There’s still time to nominate local icons for Best of D.C.
HO HO WHO: Mike Love. You know, the Beach Boys singer and guitarist who still tours under the classic band’s name, even though actual Beach Boys maestro Brian Wilson is still out there doing his own thing. You know, the Beach Boys singer and guitarist who, ahem, is keen on you-know-who and played a 2017 inaugural ball under the Beach Boys moniker, even though Brian Wilson wasn’t there, so was it really the Beach Boys at all? (No.) Anyway, Love’s got a new Christmas album and he’s touring in support of it, with a Dec. 10 stop at Strathmore. (Brian, who got Al Jardine and Blondie Chaplin in the divorce, is also on tour, performing The Beach Boys’ Christmas Album in its entirety.)

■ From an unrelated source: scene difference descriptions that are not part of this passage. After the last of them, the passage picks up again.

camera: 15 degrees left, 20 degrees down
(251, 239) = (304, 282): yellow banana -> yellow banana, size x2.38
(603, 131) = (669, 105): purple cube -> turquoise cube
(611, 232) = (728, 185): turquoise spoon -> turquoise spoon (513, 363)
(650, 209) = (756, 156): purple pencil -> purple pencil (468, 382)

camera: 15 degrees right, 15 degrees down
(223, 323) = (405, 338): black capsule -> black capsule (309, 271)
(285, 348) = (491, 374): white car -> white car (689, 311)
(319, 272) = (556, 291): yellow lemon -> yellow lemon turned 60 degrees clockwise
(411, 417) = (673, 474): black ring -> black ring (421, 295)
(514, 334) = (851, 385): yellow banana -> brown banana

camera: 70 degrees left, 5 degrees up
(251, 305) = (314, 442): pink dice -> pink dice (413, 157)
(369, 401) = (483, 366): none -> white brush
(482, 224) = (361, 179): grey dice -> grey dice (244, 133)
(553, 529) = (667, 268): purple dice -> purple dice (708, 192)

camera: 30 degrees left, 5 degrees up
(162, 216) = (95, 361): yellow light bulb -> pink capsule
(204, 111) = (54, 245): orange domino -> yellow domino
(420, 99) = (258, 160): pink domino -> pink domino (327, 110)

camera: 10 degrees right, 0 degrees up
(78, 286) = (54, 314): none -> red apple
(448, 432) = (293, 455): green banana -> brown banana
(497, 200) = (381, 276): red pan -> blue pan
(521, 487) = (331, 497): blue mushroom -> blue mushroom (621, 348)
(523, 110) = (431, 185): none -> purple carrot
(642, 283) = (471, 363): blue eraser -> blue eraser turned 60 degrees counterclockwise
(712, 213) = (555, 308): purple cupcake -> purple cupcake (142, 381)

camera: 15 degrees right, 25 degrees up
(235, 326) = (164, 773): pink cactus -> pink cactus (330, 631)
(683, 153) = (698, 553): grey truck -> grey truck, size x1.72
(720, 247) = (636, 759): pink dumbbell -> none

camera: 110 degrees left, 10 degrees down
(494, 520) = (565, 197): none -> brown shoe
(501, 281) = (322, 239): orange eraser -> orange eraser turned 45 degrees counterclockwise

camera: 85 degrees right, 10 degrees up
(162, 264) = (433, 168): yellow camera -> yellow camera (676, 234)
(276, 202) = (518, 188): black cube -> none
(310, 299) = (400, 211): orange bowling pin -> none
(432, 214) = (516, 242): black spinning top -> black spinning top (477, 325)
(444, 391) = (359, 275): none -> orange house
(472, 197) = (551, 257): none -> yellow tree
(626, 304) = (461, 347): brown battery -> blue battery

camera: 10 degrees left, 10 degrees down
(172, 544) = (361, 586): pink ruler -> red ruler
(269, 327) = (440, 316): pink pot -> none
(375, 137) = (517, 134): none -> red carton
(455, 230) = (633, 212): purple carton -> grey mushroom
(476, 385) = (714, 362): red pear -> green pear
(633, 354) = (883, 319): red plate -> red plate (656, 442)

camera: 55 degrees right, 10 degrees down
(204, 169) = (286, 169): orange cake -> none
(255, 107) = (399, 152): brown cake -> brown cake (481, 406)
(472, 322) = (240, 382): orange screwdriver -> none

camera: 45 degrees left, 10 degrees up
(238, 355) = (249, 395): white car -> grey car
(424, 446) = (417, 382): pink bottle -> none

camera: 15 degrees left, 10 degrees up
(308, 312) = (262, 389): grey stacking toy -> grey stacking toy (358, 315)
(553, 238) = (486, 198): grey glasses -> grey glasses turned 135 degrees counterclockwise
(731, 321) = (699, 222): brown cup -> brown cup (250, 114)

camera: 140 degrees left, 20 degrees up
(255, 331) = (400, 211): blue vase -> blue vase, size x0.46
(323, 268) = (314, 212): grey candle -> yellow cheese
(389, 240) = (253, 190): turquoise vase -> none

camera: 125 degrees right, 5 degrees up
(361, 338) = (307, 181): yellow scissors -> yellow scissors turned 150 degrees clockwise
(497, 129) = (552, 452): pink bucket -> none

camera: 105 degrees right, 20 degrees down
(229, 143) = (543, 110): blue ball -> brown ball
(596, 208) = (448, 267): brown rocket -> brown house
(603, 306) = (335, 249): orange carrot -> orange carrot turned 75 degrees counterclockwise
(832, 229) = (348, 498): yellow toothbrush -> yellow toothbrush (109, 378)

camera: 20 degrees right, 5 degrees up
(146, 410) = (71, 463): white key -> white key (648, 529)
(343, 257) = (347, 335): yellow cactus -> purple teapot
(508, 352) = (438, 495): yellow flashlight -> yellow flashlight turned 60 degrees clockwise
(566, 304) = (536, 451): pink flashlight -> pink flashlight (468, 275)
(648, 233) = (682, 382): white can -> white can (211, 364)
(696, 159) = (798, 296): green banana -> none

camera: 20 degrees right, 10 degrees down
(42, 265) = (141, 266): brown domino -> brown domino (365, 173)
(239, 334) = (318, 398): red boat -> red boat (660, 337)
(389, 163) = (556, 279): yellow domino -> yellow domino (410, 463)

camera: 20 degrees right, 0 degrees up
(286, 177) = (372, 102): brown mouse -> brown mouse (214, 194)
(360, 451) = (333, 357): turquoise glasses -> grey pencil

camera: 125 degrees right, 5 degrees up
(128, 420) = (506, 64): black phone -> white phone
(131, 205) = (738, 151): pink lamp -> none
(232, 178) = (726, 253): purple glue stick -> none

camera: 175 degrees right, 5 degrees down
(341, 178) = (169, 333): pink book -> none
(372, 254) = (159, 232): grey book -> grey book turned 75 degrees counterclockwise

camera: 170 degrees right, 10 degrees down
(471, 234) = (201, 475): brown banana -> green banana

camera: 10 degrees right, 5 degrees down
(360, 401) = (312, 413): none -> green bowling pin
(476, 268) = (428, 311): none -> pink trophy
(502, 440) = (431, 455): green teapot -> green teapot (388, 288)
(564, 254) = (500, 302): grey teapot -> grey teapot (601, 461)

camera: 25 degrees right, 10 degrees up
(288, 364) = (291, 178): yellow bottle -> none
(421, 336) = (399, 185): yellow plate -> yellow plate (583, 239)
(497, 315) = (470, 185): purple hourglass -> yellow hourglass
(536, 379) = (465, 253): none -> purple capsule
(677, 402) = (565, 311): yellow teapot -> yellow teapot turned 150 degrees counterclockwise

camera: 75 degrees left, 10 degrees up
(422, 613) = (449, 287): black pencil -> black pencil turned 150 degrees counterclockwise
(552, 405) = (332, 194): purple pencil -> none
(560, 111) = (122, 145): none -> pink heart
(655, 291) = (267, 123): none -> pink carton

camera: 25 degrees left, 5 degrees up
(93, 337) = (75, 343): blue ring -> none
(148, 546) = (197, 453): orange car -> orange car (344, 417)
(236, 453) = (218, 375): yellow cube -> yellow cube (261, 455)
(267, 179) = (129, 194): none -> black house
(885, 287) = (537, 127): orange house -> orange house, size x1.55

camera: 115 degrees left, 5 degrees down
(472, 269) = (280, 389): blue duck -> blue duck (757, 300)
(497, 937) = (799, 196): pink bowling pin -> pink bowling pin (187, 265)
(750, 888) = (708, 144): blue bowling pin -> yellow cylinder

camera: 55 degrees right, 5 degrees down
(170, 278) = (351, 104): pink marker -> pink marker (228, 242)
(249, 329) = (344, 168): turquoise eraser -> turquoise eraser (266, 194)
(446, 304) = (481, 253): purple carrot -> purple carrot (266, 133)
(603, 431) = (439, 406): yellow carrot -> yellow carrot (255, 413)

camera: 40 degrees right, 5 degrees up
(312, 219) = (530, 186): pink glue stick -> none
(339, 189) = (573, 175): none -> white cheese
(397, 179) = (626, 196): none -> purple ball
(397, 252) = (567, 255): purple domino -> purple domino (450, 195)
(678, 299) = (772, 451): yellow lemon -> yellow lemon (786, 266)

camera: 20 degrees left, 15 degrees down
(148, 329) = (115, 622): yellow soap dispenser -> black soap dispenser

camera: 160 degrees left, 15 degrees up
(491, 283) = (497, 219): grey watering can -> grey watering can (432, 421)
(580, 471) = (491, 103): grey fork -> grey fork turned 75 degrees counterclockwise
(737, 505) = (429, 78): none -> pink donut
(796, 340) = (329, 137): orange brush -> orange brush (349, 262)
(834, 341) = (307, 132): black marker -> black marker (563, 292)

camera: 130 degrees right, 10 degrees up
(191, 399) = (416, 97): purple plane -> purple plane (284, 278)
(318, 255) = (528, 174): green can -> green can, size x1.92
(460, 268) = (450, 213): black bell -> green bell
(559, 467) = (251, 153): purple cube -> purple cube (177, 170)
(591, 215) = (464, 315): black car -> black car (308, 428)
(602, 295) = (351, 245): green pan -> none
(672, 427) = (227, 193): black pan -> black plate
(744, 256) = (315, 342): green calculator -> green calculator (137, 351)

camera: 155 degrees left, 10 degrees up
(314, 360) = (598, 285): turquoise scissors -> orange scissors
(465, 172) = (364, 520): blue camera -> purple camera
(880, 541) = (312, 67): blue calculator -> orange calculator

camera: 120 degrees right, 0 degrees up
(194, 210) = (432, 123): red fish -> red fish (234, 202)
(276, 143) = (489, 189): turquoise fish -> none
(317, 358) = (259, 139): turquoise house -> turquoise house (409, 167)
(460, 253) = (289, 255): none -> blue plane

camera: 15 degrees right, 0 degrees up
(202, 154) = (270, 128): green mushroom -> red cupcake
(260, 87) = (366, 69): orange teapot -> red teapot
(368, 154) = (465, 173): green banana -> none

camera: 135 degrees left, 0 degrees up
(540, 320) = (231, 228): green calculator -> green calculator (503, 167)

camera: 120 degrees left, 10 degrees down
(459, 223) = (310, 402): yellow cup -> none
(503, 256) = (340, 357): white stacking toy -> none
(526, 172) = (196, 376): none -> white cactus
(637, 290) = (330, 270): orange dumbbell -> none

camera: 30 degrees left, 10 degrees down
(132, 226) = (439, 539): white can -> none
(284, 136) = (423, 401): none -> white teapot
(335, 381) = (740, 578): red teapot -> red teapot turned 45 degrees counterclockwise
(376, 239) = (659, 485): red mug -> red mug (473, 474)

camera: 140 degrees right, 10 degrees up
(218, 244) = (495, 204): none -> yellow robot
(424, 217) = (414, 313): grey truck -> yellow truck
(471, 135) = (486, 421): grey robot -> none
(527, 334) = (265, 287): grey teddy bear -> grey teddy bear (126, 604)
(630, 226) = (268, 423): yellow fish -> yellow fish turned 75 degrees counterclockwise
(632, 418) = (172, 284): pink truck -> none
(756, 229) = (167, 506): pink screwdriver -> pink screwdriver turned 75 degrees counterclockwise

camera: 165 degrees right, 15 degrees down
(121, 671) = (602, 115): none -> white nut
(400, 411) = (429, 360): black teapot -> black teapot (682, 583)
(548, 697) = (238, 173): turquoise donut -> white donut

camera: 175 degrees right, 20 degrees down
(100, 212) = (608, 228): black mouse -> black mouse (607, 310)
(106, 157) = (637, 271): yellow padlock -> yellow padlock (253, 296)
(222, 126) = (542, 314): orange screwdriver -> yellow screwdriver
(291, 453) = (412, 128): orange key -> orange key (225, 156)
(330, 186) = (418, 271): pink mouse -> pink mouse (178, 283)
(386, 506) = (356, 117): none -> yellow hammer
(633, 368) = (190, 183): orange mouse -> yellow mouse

CHRISTMAS BLOOD FEUD: When I think about the Beach Boys, I eventually wonder how awkward it gets when the extended Wilson clan gets together. Anyway, on Love’s new holiday LP, Reason for the Season, he teams up with a different set of pop-rock brothers of yesteryear: Hanson! Isaac, Taylor, and Zac—who are now, like, dads—released a Christmas album last year called Finally It’s Christmas, including a peppy, horn-laden title track about all the different ways people get excited for Santa time. “You can’t deny there’s something in the air/If you’re in London or in Santa Fe/You’ll hope for snow to fall on Christmas day/Finally it’s Christmas,” they harmonize. In the 2018 cut, Love takes over lead, kicking the brothers to backing vocals, and swapping out Taylor’s competent keyboarding for a few more “oo-ee-oos” and many more bells.
IT’S THE LITTLE FAINT TRICK: Mike Love is 77. Obviously anything he does is going to be a nostalgia play, and in teaming up with Hanson, he’s double dipping. If Hanson had written “Finally It’s Christmas” in their castrati heyday, it would’ve been annoyingly inescapable in every shopping mall for the back half of the ’90s. But in 2017, Hanson’s original—a solidly built, if corny power-pop song—was easily overlooked. A year later, it’s a Mike Love tune overlaid with that Brother Records-esque sheen designed to lure people who want to make America Surfin’ U.S.A. again.
CHEER FACTOR: 4/10; but maybe 2/10 if you’re spending the holidays awaiting sentencing in the special counsel’s investigation.